Аналогичный мир - 3
Шрифт:
Тихий провинциальный городок, даже городишко, от вокзала Мейн-стрит с лучшими магазинами и ресторанами, хотя вон, похоже, как сожгли в Хэллоуин, так и остался, кварталы белых особняков, кварталы белой бедноты, а там дальше должны быть цветные кварталы.
Он шёл не торопливым, но деловым шагом, вежливо не замечая удивлённых взглядов встречных. В этом захолустье каждый незнакомый человек — сенсация.

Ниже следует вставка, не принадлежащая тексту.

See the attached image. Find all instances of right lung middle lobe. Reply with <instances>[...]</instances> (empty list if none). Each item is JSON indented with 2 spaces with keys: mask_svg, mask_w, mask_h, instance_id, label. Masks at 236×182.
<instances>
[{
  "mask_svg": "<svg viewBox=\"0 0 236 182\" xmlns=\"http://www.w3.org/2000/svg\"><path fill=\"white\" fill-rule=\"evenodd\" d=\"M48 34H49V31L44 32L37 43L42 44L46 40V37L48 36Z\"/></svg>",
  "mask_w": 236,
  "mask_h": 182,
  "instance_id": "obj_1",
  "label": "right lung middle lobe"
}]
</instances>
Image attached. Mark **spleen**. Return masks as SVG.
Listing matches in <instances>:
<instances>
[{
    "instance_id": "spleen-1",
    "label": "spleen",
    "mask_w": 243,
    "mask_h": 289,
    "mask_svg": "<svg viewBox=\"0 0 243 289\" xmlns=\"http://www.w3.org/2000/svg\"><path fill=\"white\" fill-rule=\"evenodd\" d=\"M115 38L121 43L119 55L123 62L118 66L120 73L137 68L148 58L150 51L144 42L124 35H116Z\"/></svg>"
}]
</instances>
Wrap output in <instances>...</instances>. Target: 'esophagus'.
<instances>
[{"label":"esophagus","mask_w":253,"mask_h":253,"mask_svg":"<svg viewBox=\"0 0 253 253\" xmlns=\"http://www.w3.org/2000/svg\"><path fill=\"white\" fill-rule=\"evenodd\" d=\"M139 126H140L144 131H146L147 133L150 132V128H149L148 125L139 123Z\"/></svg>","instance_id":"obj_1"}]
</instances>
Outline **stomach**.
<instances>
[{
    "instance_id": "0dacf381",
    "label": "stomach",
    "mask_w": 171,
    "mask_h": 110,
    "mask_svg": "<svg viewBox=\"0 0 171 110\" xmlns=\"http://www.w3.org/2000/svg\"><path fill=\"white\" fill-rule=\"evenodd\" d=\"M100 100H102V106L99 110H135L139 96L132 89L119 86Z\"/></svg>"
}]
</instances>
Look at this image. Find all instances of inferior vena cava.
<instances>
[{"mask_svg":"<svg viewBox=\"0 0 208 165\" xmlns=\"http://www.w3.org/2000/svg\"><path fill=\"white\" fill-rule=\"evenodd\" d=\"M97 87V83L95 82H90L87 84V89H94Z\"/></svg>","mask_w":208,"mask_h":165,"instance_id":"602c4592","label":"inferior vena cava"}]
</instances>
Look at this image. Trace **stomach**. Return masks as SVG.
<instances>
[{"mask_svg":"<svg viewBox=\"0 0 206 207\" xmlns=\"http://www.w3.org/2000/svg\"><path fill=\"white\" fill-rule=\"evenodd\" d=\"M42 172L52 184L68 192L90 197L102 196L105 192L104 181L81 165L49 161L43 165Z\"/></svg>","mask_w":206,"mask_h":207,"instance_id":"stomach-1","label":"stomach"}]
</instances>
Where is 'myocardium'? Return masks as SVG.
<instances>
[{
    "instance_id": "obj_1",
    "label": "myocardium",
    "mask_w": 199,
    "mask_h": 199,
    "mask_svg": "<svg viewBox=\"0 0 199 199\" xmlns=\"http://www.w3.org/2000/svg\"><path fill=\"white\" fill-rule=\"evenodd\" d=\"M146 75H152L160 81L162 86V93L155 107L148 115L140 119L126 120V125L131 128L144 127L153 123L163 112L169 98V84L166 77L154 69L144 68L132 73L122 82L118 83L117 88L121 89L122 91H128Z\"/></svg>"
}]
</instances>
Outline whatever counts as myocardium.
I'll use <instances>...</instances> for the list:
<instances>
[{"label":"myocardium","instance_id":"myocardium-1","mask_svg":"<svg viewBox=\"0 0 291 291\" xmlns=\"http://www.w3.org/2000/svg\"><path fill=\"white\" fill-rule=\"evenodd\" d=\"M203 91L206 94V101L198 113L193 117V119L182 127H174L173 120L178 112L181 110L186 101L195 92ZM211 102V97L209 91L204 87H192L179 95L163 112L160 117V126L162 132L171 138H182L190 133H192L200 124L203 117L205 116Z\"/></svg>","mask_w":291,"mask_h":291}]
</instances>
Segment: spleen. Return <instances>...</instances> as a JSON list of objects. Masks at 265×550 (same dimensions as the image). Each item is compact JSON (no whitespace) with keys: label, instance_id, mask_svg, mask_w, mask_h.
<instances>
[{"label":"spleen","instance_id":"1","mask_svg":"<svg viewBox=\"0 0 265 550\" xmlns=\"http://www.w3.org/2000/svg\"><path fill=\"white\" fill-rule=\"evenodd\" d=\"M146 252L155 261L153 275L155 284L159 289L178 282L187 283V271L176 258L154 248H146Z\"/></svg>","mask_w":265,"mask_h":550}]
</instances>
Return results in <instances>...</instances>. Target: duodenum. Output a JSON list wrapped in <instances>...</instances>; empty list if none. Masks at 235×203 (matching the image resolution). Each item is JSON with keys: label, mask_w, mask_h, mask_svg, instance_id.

Не расспрашивая, по ориентировочному чутью, которое выручало его и в экспедициях, и в сопротивлении, Бурлаков вышел к Цветному кварталу, к маленькой, явно перестроенной из сарая церкви, с новенькой башенкой колокольни. Перед церковью аккуратный
Аккуратный ряд выложенных дёрном прямоугольников, общий бордюр из любовно подобранных булыжников. Да, каждый отдельно, в своей могиле, а вот плита с надписью одна на всех. Серый камень, глубоко врезанные буквы, длинный список. Имя, прозвище или фамилия, возраст. И внизу, сразу после шестикратного «неизвестный», дата. Общая, на всех одна. Тридцать первое октября сто двадцать шестого года. И: «Мы помним о вас». Странно, что нет обычного: «Покойтесь с миром» или про любовь Господа, но это всё пустяки. А вот это… «Эндрю Белёсый, восемнадцать лет». Странно, Эркин говорил, что двадцать, хотя памятник делали уже без него, а выглядел он мальчишкой, господи, о чём он думает, разве дело в этом?
Бурлаков поставил на землю портфель, снял шляпу и медленно, будто каждое движение причиняло боль, наклонился и положил перед плитой букет. Крупные разноцветные ромашки, совсем не те, что надо бы, но привезти русских он не мог, а эти… слишком велики и разноцветны, как искусственные, он купил их в цветочном магазине на Мейн-стрит, нет, пусть так, его весёлый, смешливый задира и хвастун одобрил бы. Серёжа любил дразнить сестёр, гадая на них на ромашках так, чтобы оставалось либо «плюнет», либо «к чёрту пошлёт», и они обижались, Анечка даже плакала, а Милочка ещё не понимала, но обижалась и начинала плакать заодно с сестрой, и Римма любила ромашки…
— Добрый день, сын мой.
Бурлаков вздрогнул и обернулся. Священник? Да. Эркин говорил о нём, неплохо говорил.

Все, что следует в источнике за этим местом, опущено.